Euros for oil
Iraq strikes blow at
dollar monopoly
By
Rubin Kanowitz
The
rising struggle in the Middle East to break the bonds of U.S. imperialism is
reflected in an event that has been relegated to the financial pages but is
closely watched by both Washington and Wall
Street.
Iraq
announced on Oct. 12 that it will begin carrying out its international oil trade
in Euros instead of U.S. dollars. The funds will be deposited in a French bank.
This
is a first for the international oil trade, which until now has exclusively been
carried out in U.S. dollars. Domination of the international oil market has been
enormously lucrative for U.S. corporations and banks. It increases the demand
for dollars and improves their exchange rate. This gives banks an opportunity to
make profits in the exchange of currencies and generally strengthens U.S.
capitalism
worldwide.
Iraqi
oil exports in September were 2.2 million barrels per day (b/d) or about 5
percent of world exports. Their annual value is approximately $25 billion, based
on a $30-per-barrel price at the well-head.
Total
worldwide crude exports are approximately 40 million b/d and amount to about
$400 billion per year in
trade.
Iraq's
move is not lost on major world oil exporters such as Iran, Libya, Venezuela,
Nigeria and Algeria, all members of the Organization of Petroleum Exporting
Countries, or Mexico. If Iraq succeeds, it will give other countries more
options in how they conduct their
trade.
This
step by Iraq also has to be viewed in the context that the U.S. balance of
trade--the value of its imports of goods and services compared to exports--has
been in a deficit of close to $30 billion per month for some time. This means
its trading partners collectively receive an excess of $30 billion per month in
U.S. currency.
That
excess of dollars abroad is not a problem for U.S. capitalists as long as the
dollar is in strong demand for investments in the stock market, and for plants
and equipment. Furthermore, capitalist governments in Europe and elsewhere have
been selling their gold reserves for dollars and using them in the form of U.S.

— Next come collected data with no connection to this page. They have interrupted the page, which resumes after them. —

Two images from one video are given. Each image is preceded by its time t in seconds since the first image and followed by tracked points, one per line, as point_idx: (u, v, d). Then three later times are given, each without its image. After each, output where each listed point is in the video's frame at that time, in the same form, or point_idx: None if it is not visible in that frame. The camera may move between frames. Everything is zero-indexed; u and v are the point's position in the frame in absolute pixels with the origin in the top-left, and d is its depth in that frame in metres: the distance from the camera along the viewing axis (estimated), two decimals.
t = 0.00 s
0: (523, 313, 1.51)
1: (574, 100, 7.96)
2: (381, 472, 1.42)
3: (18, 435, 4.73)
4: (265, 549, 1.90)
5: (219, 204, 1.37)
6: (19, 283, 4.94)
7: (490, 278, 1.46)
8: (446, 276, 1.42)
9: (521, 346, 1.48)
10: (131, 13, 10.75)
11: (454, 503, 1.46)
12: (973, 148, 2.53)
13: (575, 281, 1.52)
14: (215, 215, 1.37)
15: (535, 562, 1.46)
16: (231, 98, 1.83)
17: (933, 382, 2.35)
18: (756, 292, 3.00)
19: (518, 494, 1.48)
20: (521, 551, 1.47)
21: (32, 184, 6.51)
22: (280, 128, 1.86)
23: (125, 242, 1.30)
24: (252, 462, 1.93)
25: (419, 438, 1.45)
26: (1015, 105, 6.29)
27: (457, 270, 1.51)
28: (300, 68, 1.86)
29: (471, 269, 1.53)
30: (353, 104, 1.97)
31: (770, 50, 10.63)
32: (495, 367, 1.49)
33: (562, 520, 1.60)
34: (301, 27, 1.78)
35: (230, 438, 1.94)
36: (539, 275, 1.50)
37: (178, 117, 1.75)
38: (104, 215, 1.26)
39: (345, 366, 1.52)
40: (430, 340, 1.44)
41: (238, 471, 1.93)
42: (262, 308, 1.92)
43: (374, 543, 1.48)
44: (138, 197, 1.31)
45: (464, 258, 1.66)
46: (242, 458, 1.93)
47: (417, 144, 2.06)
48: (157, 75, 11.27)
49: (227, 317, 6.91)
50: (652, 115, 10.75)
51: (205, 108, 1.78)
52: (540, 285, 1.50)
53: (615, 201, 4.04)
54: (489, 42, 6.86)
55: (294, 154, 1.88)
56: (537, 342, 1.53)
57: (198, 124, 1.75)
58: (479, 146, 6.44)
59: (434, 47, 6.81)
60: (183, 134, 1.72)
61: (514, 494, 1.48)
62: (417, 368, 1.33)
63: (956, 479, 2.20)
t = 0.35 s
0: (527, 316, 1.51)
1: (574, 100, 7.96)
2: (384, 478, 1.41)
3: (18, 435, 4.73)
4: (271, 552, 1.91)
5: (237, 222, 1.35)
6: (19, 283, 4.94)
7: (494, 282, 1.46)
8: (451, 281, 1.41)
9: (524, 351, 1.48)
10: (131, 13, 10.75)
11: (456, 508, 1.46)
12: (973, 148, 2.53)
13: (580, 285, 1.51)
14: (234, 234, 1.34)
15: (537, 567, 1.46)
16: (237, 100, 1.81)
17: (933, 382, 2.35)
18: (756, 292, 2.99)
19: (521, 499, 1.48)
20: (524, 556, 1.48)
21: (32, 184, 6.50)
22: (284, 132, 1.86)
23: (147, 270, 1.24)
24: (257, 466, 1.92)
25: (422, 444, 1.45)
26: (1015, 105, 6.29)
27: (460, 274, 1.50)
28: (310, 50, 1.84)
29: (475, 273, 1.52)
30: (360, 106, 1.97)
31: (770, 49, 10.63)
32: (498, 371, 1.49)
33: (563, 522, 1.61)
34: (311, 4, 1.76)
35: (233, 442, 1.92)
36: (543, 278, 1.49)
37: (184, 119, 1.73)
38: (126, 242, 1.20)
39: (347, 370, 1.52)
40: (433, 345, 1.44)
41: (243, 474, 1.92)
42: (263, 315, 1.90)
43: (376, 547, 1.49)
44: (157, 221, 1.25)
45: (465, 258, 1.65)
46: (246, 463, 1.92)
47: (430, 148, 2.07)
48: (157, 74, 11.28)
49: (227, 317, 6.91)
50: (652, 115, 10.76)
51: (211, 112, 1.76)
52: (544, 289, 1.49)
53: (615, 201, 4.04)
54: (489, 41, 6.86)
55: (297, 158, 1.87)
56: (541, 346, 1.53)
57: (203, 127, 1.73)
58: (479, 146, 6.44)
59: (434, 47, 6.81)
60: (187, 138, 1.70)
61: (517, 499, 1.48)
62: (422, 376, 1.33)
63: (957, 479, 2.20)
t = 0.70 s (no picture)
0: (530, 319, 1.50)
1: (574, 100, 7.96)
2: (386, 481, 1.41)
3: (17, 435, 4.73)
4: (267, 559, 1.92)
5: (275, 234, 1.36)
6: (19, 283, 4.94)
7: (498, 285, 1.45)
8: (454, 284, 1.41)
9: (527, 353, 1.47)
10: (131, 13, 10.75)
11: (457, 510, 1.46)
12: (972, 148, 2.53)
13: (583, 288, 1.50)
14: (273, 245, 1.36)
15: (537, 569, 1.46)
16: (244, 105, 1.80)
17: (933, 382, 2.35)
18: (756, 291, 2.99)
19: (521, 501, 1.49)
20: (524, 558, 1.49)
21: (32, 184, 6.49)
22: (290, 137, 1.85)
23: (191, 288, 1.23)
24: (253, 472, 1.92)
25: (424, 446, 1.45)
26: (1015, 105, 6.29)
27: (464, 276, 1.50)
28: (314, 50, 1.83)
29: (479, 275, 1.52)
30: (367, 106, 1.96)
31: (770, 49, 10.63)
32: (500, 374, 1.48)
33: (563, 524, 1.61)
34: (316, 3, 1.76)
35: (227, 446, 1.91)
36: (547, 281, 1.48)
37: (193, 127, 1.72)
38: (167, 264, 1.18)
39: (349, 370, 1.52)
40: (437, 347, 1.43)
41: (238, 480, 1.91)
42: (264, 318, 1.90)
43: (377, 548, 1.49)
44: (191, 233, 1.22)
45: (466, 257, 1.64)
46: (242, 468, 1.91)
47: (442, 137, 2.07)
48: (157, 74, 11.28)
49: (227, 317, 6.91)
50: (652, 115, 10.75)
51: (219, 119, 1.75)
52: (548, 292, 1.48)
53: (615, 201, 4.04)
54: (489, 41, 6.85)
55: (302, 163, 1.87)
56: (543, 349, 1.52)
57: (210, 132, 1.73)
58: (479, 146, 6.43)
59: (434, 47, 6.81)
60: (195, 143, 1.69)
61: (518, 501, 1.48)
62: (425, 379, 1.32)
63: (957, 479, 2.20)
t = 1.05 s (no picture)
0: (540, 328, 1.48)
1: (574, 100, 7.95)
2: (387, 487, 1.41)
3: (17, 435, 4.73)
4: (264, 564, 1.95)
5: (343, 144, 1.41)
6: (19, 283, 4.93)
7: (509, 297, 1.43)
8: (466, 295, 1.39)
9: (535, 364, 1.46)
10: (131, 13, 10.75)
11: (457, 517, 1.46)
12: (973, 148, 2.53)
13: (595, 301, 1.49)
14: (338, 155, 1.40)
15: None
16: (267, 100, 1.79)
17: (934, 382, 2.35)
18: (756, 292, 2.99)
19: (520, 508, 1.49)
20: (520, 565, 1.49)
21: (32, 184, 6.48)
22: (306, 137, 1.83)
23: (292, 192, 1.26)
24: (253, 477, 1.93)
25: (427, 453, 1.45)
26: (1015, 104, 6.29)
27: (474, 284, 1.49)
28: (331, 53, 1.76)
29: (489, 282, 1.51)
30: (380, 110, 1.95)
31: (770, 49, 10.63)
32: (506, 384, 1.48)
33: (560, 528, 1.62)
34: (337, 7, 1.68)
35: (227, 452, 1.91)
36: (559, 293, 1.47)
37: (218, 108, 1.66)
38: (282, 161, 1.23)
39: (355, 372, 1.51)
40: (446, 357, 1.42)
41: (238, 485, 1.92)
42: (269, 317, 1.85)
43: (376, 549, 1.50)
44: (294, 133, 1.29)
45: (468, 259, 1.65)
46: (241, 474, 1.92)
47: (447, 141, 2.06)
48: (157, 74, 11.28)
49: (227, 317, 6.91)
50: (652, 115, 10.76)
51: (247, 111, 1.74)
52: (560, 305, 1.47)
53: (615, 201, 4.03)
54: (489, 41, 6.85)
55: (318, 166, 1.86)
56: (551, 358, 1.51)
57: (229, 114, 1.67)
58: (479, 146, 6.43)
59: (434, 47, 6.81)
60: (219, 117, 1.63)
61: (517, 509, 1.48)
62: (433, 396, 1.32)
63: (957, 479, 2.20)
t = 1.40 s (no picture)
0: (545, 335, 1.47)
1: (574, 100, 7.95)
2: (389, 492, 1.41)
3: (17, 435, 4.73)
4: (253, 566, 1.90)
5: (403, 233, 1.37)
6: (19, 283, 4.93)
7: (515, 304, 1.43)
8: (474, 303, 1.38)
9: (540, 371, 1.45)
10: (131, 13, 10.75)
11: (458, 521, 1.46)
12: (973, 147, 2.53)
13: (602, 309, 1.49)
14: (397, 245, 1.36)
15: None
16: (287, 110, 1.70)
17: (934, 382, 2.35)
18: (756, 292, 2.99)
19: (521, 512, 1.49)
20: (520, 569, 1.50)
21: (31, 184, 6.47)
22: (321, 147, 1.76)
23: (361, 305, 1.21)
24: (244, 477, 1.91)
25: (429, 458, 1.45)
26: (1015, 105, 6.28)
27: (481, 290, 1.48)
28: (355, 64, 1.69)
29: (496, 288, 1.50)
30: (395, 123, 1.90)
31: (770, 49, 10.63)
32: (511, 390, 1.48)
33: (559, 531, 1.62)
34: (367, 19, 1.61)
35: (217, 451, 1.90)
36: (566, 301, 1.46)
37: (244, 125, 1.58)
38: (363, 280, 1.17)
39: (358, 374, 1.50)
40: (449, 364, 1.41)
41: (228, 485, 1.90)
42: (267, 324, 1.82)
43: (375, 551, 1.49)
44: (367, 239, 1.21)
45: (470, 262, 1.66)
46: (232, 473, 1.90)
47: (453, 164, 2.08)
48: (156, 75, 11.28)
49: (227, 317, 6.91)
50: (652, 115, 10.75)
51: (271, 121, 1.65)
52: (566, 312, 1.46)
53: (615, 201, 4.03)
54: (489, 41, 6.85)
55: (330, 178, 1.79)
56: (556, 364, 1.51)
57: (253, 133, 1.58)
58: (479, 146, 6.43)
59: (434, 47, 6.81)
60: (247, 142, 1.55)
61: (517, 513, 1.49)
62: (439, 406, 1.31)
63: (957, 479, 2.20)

government bonds as a reserve for their own currencies. The strong U.S. dollar
in general has had a very favorable impact for U.S. capital.
As
Karl Marx clearly explained, one of the principal functions of money is as a
store of value. Thus a strong and stable currency is of the utmost importance to
the capitalist. An unstable currency, of course, threatens the very preservation
of the capitalist's wealth. To prevent this loss, the capitalist will do
anything.
At
this time and for most of the last decade the U.S. dollar has been supreme
worldwide. Such major currencies as the Euro, the Indian rupee and the South
African rand have been under extreme pressure in relation to the dollar.
But
the step taken by Iraq in the sale of its crude oil exports may herald a turn in
this situation. It certainly is a major development in Iraq's struggle to end
the blockade imposed on it by the U.S. and Britain, and it also can give impetus
to the general movement of the oppressed nations and the working class in the
Middle East, including the uprising for a free Palestine.